Analyser et critiquer nos actions est source de progrès.
Dans le domaine médical, où cette analyse critique est indispensable, un argument revient souvent de façon péremptoire : « Toute critique est infondée, puisque l’espérance de vie augmente ».
Refus dialectique, et normativité proche de la naïveté, sont les traits dominants de ce type d’argumentation.
L’espérance moyenne de vie à la naissance est un indicateur sanitaire correspondant à la moyenne des âges des décès enregistrés au cours d’une année. Toute action qui diminue le nombre de morts prématurées ou qui retarde l’âge des morts non prématurées, influence positivement cet indicateur. Les actions sur les décès des jeunes (mortalité néonatale, accidents de la route, etc.) se répercutent immédiatement dans l’indicateur de l’année examinée. Inversement, les actions de protection maternelle, éducation sanitaire, hygiène, alimentation, vaccinations, etc., se répercutent avec un retard de plusieurs décennies.

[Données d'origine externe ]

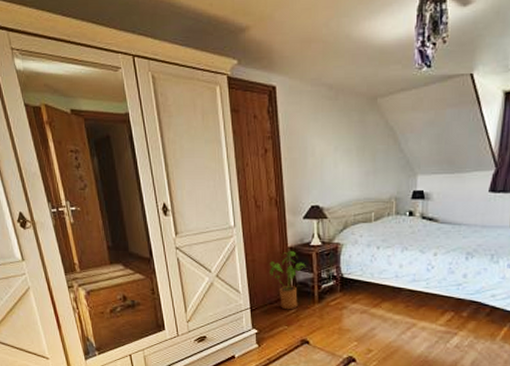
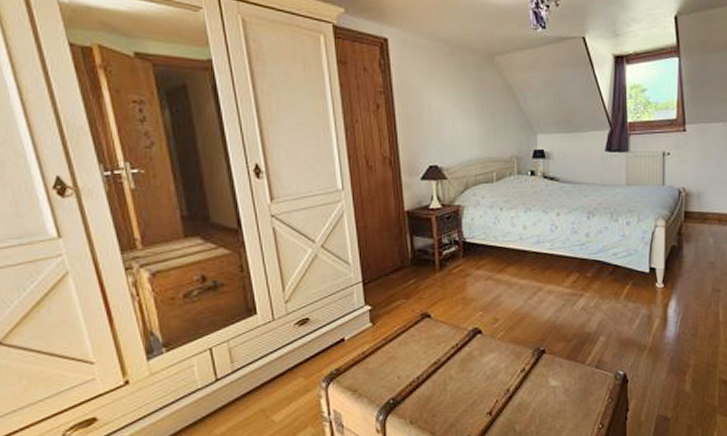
house plant: present [270,251,306,310] -> none [384,215,425,281]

L’erreur la plus grossière est de sous-entendre que les actions sanitaires sont les seules ou les principales sources de production d’années de vie. Plusieurs sociologues et démographes ont essayé d’évaluer la part de la médecine dans l’indicateur d’espérance moyenne de vie. Les résultats sont très divergents. La seule certitude est le gain de vingt ans, au moins, que l’on peut attribuer à la « révolution pastorienne » : vaccins, hygiène et antibiotiques. Ensuite, il apparaît que les conditions de travail, de logement et de transport, le progrès social, l’éducation, et l’hygiène d’alimentation et de vie, ont joué un rôle très prépondérant.
Enfin, il convient de faire la part entre l’action médicale directe et son action indirecte. Certes, c’est bien la médecine qui a dicté certaines règles d’hygiène de vie et qui a établi les dangers du tabac. Mais aujourd’hui, l’éradication définitive du tabac n’est plus du ressort des médecins, alors qu’elle représente possiblement un gain de cinq années pour ce seul indicateur sanitaire. À titre de comparaison, toutes les actions conjuguées de la médecine sur les cancers cliniques, représentent un gain qui se mesure à peine en jours ou en semaines sur l’espérance moyenne de vie de toute une population.
En plus de sa misère dialectique, l’argument normatif de l’espérance moyenne de vie est décidément de bien peu de pertinence dans l’évaluation de nos actions médicales « directes » et « actuelles ».